**ЗАДАНИЕ 1:**
Кем стал Веттори накануне смерти Юлия II, согласно тексту о переписке Веттори и Никколо?
**ЗАДАНИЕ 2:**
Пожалуйста, продолжите текст о переписке Веттори и Никколо с того места, где он заканчивается.

**ТЕКСТ ДЛЯ ЧТЕНИЯ:**
++++++++++++++++++++
Веттори пришел в замешательство. Конечно, он хорошо устроился в Риме: уважение, которым пользовался его брат, сказалось и на нем, и накануне смерти Юлия II он стал флорентийским послом в Ватикане. И чтобы сохранить свое влияние, он не хотел компрометировать себя ради человека, внушающего подозрения, хотя и не решался признаться в этом даже самому себе. Поэтому он делает вид, что не уклоняется от исполнения дружеского долга, и разражается 15 марта потоком добрых, однако ни к чему не обязывающих слов: «Я в отчаянии от того, что ничем не смог вам помочь, как того заслуживало доверие, которое вы ко мне питали… Теперь, дорогой друг, я хочу этим письмом сказать вам только одно: мужественно примите неудачу, как вы уже не раз это делали; надейтесь — ибо умы успокаиваются, а удачливость этих людей превосходит воображение, — что вы не всегда будете повержены; и наконец, как только вы сможете свободно пересекать границы, я приглашаю вас пожить у меня так долго, как вы того захотите, если, конечно, я сам останусь здесь, в чем не уверен».
Не следует требовать от людей большего, чем они могут дать. Неужели Никколо не ведал этой истины? Он слишком многого ждал от своего очаровательного друга, одаренного умом, что делало общение с ним особо приятным. Веттори же прекрасно знал себя. «Ты знаешь, насколько я труслив и всего боюсь», — однажды напишет он брату; а 30 марта во втором письме к Никколо: «Хотя я и не возношусь, когда Фортуна ко мне благосклонна, я унижаюсь, когда она отворачивается от меня, и начинаю сомневаться во всем». На него нельзя положиться — это весьма недвусмысленное предупреждение могло бы умилить своей искренностью, если бы не сопровождалось призывом «мужественно принять неудачу».
Никколо в своем ответном письме держится твердо: «…Если наши новые хозяева пожелают дать мне возможность подняться, я буду этим тронут и думаю, что поведу себя так, что они будут довольны. Если они этого не сделают, я удовольствуюсь тем, что буду жить здесь в том состоянии, в каком пришел в этот мир, ибо я родился в бедности и дольше обучался в школе лишений, чем в школе удовольствий».
«Хотя я и не прошел школу лишений в юности, — отвечает уязвленный Веттори, — я усердно буду посещать ее в старости». Он принадлежал к тем людям, которые словами «и я тоже» заставляли замолкнуть надоедливых просителей, к тем, кто признавал свою вину, дабы обезоружить жалобщика, и готов был сам себя высечь. Весьма вяло защищая интересы Тотто, брата Никколо, скромного священнослужителя, желавшего попасть в папский список для получения какого-нибудь денежного вспомоществования, Веттори старается предупредить возможные упреки: «Я уверен, друг мой, вы будете думать про себя, что я выбрал весьма своеобразный способ вести свои дела, и хотя судьбе было угодно поместить меня, посла, у самой колыбели нового понтификата, я не сумел быть достаточно убедительным для того, чтобы включить в список близкого мне человека. Признаюсь, что это, правда, и во многом моя вина, потому что я неловок и не умею помочь ни себе, ни другим». Он кается в надежде навсегда отбить у своего дорогого Никколо желание о чем-либо его просить. «…Везде, где бы я ни был, будь то в деревне, во Флоренции или здесь, я буду всецело предан вам, как и всегда был. Я сожалею о том, что так плохо помог вам, хотя никогда не мог и не надеюсь в будущем помочь лучше».
++++++++++++++++++++
**ИСХОДНЫЕ ЗАПИСИ:**
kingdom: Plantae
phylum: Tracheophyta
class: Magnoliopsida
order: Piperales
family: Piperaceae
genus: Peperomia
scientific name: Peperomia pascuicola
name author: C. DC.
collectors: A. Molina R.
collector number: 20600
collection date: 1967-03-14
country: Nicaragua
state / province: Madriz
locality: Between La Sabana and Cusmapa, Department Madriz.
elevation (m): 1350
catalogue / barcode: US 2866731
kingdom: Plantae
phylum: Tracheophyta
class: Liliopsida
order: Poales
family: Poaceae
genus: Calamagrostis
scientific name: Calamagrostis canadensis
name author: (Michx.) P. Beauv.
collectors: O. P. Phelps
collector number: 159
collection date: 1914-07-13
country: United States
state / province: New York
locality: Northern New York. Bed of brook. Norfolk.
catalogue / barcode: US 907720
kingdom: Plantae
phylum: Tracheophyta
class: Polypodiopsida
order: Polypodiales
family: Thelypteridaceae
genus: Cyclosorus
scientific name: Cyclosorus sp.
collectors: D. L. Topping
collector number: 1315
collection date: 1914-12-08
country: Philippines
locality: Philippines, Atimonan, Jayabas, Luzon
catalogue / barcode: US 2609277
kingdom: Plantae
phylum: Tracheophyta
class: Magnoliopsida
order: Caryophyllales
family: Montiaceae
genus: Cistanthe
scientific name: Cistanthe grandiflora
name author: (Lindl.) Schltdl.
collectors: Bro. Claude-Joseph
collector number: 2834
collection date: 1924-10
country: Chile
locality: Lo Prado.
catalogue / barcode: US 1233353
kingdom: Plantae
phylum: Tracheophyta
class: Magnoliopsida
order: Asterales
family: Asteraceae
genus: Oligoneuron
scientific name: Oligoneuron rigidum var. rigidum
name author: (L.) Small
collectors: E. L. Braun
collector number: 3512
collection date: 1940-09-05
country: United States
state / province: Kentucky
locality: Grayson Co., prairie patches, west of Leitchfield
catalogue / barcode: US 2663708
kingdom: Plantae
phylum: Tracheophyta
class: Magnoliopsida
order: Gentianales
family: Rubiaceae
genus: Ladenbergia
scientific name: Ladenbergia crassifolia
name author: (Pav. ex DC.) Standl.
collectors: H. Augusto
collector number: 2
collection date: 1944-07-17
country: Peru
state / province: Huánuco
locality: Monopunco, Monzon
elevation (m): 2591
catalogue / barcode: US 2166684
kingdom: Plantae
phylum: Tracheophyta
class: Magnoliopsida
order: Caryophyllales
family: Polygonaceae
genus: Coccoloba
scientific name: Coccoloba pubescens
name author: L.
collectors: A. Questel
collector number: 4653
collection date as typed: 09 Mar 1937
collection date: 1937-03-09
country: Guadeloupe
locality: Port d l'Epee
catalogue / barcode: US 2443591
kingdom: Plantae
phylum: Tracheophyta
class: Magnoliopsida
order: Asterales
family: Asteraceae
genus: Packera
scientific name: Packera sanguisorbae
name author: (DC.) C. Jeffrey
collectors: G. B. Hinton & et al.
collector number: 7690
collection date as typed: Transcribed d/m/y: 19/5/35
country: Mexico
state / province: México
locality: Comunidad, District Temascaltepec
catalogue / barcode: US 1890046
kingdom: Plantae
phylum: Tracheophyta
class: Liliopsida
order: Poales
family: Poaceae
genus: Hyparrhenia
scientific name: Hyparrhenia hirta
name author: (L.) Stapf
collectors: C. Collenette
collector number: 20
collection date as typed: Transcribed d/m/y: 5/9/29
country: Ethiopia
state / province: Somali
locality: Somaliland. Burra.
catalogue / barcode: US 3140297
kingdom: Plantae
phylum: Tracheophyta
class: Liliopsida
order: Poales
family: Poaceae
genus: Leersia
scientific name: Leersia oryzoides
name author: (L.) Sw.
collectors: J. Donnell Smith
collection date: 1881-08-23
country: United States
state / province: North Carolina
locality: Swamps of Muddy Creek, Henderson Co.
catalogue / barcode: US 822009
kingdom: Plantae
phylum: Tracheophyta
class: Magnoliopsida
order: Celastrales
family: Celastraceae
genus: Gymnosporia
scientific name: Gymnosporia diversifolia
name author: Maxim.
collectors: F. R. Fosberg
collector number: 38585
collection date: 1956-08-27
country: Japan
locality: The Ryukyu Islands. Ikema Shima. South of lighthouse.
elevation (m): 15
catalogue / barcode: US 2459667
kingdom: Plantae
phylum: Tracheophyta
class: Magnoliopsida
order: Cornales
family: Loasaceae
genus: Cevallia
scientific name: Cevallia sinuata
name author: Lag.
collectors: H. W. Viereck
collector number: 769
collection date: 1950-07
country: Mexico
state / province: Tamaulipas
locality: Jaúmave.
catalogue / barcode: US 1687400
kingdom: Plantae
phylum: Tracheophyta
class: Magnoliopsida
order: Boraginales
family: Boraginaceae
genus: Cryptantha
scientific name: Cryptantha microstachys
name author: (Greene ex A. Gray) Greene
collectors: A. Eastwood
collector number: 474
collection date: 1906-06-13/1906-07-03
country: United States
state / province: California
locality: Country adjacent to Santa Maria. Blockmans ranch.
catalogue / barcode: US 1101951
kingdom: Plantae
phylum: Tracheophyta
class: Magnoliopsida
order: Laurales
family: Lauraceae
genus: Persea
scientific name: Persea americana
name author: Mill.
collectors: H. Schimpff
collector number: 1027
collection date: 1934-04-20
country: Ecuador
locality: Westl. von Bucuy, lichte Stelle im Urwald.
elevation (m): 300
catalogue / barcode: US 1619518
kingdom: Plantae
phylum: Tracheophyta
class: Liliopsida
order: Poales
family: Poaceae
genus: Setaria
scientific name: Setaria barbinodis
++++++++++++++++++++
**ОТВЕТ НА ЗАДАНИЕ 1:**
Флорентийским послом в Ватикане.

**ОТВЕТ НА ЗАДАНИЕ 2:**
Никколо в порыве гордости разыгрывает из себя философа и демонстрирует великодушие: «Письмо, которое я получил от вас, причиняет мне страдания больше, чем веревка на дыбе: я в отчаянии от того, что вы могли подумать, что я позволяю себе огорчаться чем-либо, что касается меня, ибо я приучил себя не испытывать больше страстных желаний… оставь же то, что не получается! Раз и навсегда, о чем бы я вас ни просил, не переживайте, если вы не сможете для меня этого добиться, ибо меня это нисколько не опечалит». Однако не до конца понимая ситуацию, Никколо все еще слишком многого ждет от друга, который уверяет, что «предан ему всецело». «Я узнал, что кардинал Содерини много хлопочет перед понтификом, — пишет Никколо в том же письме от 9 апреля. — Я бы хотел, чтобы вы дали мне совет: считаете ли вы уместным, чтобы я написал ему и попросил рекомендовать меня Его Святейшеству, или будет лучше, если вы сами лично попросите кардинала об этом, или же лучше не делать ни того, ни другого?»
«Ни того, ни другого», — отвечает Веттори и «по зрелом размышлении» приводит свои доводы: сомнения в реальном влиянии кардинала Содерини; опасность, которую может представлять поддержка со стороны человека, являющегося предметом стольких споров; неуверенность в том, что можно получить такую поддержку, если принимать во внимание боязливость покровителя… И дабы перекрыть Никколо все пути, которыми он захотел бы воспользоваться, Веттори ясно дает понять, что не сможет сам быть посредником: «Спасение Пьеро Содерини стоило мне благосклонности одной из сторон и принесло мало благодарности от другой».